## Required work
Reproduce only the lines from the line containing "We Go From Here?" to the end of the entries below, including both of those lines.

## Data records
··········

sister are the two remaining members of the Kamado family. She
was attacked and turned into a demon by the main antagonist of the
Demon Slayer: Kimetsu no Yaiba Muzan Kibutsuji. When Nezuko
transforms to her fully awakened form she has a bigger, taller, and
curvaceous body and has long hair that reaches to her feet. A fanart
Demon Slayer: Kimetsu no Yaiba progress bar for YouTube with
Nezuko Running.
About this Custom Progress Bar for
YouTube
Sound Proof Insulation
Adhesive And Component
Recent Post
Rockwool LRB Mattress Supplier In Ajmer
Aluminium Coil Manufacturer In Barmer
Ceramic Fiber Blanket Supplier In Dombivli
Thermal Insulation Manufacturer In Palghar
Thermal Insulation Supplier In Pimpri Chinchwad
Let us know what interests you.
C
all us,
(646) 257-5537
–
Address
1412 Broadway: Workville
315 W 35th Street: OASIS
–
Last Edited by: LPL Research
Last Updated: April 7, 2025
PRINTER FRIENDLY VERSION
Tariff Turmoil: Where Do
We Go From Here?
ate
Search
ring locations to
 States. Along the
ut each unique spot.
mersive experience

··········

## The completed task
We Go From Here?
ate
Search
ring locations to
 States. Along the
ut each unique spot.
mersive experience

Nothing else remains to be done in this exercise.